== WHAT YOU ARE ASKED TO DO ==
Please output, without any change, the lines of the material below from the very first through the one with "right front paw: (153, 221)".
BEGIN GIVEN ENTRIES
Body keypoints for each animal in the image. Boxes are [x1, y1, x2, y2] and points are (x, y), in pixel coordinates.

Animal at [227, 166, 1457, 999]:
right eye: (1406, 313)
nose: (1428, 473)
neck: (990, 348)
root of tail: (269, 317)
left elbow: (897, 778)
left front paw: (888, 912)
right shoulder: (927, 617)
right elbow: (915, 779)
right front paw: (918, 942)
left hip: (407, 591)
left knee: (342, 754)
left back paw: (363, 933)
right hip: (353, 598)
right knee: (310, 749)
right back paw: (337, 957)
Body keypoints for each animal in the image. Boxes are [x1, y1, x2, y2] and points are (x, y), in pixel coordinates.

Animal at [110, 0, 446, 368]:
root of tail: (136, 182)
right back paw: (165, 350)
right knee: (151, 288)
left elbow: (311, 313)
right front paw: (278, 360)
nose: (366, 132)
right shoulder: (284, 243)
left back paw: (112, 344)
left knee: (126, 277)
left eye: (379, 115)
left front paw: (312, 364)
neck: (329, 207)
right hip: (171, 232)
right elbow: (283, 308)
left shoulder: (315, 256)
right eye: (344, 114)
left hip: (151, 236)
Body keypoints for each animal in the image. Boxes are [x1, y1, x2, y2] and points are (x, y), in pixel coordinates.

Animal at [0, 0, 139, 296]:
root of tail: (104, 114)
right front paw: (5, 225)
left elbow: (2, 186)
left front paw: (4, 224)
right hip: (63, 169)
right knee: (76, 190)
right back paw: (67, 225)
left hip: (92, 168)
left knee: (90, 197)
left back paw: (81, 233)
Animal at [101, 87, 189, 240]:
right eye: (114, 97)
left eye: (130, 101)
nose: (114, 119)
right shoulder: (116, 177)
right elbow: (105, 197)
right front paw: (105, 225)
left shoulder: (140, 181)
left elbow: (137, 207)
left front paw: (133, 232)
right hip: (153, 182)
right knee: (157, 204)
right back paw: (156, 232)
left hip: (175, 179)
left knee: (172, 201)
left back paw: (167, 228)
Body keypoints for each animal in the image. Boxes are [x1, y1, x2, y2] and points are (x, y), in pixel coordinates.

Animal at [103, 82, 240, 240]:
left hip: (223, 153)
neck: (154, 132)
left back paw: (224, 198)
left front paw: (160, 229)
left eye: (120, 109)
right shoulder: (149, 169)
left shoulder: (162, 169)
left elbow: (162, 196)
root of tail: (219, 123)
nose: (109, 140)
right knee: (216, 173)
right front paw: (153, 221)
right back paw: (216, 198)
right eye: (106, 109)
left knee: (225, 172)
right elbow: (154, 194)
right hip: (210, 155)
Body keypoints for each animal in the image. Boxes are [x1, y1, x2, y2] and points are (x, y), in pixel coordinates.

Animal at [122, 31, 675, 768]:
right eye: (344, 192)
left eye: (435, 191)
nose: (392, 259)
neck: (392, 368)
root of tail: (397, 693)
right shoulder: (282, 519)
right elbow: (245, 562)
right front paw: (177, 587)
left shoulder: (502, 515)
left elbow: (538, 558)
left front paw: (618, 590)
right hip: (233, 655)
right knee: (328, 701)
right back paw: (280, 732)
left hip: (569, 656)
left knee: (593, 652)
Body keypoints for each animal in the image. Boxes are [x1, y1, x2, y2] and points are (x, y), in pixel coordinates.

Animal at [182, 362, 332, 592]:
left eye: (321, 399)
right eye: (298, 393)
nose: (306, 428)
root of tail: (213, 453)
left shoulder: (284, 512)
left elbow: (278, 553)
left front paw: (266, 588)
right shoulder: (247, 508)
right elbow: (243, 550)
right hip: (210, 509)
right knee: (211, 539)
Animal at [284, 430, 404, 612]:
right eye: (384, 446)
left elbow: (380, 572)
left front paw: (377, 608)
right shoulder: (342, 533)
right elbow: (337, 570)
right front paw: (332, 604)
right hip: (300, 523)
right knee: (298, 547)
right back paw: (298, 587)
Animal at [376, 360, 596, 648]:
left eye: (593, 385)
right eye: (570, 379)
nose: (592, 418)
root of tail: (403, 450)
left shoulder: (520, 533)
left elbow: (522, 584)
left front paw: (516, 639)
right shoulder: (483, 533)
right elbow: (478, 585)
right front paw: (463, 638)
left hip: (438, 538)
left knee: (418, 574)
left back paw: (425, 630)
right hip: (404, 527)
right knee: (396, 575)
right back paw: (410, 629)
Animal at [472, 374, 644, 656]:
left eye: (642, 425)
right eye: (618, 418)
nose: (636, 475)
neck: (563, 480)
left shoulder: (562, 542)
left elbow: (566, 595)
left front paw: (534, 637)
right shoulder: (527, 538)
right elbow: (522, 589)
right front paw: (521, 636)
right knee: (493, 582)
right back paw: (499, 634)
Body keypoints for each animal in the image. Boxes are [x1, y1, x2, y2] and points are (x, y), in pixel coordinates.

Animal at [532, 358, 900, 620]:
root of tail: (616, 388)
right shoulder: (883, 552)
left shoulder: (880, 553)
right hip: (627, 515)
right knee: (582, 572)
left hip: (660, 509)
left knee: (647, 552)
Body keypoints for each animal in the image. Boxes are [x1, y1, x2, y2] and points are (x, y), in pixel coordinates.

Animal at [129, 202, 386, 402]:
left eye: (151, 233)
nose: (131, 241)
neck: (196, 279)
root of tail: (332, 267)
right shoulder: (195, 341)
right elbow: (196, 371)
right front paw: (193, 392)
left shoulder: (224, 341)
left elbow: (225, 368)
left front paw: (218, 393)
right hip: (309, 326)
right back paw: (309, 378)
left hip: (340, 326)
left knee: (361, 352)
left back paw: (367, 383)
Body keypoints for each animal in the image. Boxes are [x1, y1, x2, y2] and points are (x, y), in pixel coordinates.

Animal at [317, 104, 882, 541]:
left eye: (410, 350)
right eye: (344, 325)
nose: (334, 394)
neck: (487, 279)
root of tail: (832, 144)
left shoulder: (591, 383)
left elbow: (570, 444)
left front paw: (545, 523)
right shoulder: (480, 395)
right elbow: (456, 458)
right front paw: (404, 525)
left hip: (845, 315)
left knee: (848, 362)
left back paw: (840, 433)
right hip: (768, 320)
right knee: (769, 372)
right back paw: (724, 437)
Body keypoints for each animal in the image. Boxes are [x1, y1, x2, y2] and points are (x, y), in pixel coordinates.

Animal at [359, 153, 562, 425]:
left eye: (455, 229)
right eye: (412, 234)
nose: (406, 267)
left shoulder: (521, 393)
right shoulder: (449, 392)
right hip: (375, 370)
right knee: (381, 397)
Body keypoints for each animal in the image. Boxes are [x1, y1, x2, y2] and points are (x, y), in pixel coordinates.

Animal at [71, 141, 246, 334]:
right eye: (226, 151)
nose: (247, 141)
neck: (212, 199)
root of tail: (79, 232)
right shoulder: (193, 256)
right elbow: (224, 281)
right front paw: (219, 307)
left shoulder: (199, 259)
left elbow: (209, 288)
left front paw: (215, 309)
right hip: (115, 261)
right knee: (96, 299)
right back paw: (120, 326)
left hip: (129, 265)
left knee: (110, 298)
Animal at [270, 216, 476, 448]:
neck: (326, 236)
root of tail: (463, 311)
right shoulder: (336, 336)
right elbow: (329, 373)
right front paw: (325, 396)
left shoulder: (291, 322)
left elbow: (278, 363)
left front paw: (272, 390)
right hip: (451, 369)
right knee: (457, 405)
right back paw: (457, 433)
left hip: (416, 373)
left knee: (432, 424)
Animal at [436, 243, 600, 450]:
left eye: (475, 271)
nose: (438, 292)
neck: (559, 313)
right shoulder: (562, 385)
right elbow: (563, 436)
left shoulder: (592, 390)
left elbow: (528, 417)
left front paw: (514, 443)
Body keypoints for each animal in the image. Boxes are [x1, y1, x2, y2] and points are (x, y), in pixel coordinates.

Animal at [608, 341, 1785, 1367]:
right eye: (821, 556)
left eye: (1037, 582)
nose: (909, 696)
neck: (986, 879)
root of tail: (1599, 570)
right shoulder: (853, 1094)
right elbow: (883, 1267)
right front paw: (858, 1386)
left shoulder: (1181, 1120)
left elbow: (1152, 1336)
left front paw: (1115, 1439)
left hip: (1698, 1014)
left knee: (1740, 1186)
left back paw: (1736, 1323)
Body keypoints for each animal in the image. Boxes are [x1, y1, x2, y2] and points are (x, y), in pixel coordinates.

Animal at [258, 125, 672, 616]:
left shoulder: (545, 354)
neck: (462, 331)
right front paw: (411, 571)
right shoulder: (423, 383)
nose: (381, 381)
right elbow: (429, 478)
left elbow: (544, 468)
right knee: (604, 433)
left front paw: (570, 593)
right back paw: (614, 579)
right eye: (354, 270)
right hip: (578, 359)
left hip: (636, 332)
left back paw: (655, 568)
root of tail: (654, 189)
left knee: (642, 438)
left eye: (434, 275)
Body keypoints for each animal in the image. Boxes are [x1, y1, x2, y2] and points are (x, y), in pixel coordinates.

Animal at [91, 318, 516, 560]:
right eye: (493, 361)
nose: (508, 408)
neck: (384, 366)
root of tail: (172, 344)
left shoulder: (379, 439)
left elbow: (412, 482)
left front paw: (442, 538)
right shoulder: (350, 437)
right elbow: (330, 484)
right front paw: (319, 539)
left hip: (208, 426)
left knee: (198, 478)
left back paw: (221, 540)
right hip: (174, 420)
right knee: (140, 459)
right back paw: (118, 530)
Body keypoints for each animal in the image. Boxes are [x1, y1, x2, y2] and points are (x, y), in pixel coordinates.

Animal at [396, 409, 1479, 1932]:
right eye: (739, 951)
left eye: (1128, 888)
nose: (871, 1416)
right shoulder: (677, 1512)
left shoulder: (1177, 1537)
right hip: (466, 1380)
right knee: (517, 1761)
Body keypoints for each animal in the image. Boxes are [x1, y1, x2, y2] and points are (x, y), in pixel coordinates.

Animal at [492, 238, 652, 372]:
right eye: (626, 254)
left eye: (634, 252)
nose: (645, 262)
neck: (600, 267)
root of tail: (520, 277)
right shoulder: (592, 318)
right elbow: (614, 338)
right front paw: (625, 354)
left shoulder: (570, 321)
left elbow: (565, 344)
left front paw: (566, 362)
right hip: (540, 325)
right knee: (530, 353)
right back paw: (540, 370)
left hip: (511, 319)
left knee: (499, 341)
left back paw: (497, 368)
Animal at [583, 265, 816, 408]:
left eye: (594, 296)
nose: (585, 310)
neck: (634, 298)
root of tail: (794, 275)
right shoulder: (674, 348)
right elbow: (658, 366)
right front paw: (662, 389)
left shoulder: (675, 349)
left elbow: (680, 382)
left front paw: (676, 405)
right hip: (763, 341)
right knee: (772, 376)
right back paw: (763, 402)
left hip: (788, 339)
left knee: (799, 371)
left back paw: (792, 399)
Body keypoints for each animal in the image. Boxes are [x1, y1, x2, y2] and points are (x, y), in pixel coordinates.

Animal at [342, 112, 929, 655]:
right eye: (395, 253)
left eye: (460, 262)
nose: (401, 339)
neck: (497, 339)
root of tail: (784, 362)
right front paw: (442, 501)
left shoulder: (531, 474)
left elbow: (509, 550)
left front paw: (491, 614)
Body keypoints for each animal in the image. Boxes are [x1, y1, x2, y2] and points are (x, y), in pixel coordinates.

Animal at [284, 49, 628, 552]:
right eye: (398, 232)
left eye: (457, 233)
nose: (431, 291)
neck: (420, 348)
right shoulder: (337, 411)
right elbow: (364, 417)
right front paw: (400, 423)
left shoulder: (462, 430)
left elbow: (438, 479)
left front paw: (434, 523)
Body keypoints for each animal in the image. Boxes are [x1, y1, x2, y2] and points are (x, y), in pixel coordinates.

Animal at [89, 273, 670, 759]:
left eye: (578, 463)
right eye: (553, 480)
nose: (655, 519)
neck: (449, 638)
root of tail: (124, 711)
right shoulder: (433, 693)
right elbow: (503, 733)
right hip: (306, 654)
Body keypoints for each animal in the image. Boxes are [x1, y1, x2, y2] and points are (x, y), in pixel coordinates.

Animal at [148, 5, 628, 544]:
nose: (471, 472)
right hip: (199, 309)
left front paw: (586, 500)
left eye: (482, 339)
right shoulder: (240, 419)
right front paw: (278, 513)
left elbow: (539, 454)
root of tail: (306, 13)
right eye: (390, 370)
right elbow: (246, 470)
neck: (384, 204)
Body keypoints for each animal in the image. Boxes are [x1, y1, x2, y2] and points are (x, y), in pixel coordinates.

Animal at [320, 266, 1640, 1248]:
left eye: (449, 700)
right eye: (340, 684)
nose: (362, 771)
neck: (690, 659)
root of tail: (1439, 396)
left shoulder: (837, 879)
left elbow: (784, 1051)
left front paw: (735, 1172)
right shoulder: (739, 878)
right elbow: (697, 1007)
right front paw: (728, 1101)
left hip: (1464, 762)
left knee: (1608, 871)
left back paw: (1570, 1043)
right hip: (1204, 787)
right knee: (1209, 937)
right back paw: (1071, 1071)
END GIVEN ENTRIES
== REPLY TO THE TASK ==
Body keypoints for each animal in the image. Boxes are [x1, y1, x2, y2] and points are (x, y), in pixel coordinates.

Animal at [227, 166, 1457, 999]:
right eye: (1406, 313)
nose: (1428, 473)
neck: (990, 348)
root of tail: (269, 317)
left elbow: (897, 778)
left front paw: (888, 912)
right shoulder: (927, 617)
right elbow: (915, 779)
right front paw: (918, 942)
left hip: (407, 591)
left knee: (342, 754)
left back paw: (363, 933)
right hip: (353, 598)
right knee: (310, 749)
right back paw: (337, 957)
Body keypoints for each animal in the image. Boxes are [x1, y1, x2, y2] and points are (x, y), in pixel coordinates.

Animal at [110, 0, 446, 368]:
root of tail: (136, 182)
right back paw: (165, 350)
right knee: (151, 288)
left elbow: (311, 313)
right front paw: (278, 360)
nose: (366, 132)
right shoulder: (284, 243)
left back paw: (112, 344)
left knee: (126, 277)
left eye: (379, 115)
left front paw: (312, 364)
neck: (329, 207)
right hip: (171, 232)
right elbow: (283, 308)
left shoulder: (315, 256)
right eye: (344, 114)
left hip: (151, 236)
Body keypoints for each animal in the image. Boxes are [x1, y1, x2, y2] and points are (x, y), in pixel coordinates.

Animal at [0, 0, 139, 296]:
root of tail: (104, 114)
right front paw: (5, 225)
left elbow: (2, 186)
left front paw: (4, 224)
right hip: (63, 169)
right knee: (76, 190)
right back paw: (67, 225)
left hip: (92, 168)
left knee: (90, 197)
left back paw: (81, 233)
Animal at [101, 87, 189, 240]:
right eye: (114, 97)
left eye: (130, 101)
nose: (114, 119)
right shoulder: (116, 177)
right elbow: (105, 197)
right front paw: (105, 225)
left shoulder: (140, 181)
left elbow: (137, 207)
left front paw: (133, 232)
right hip: (153, 182)
right knee: (157, 204)
right back paw: (156, 232)
left hip: (175, 179)
left knee: (172, 201)
left back paw: (167, 228)
Body keypoints for each animal in the image. Boxes are [x1, y1, x2, y2] and points are (x, y), in pixel coordinates.

Animal at [103, 82, 240, 240]:
left hip: (223, 153)
neck: (154, 132)
left back paw: (224, 198)
left front paw: (160, 229)
left eye: (120, 109)
right shoulder: (149, 169)
left shoulder: (162, 169)
left elbow: (162, 196)
root of tail: (219, 123)
nose: (109, 140)
right knee: (216, 173)
right front paw: (153, 221)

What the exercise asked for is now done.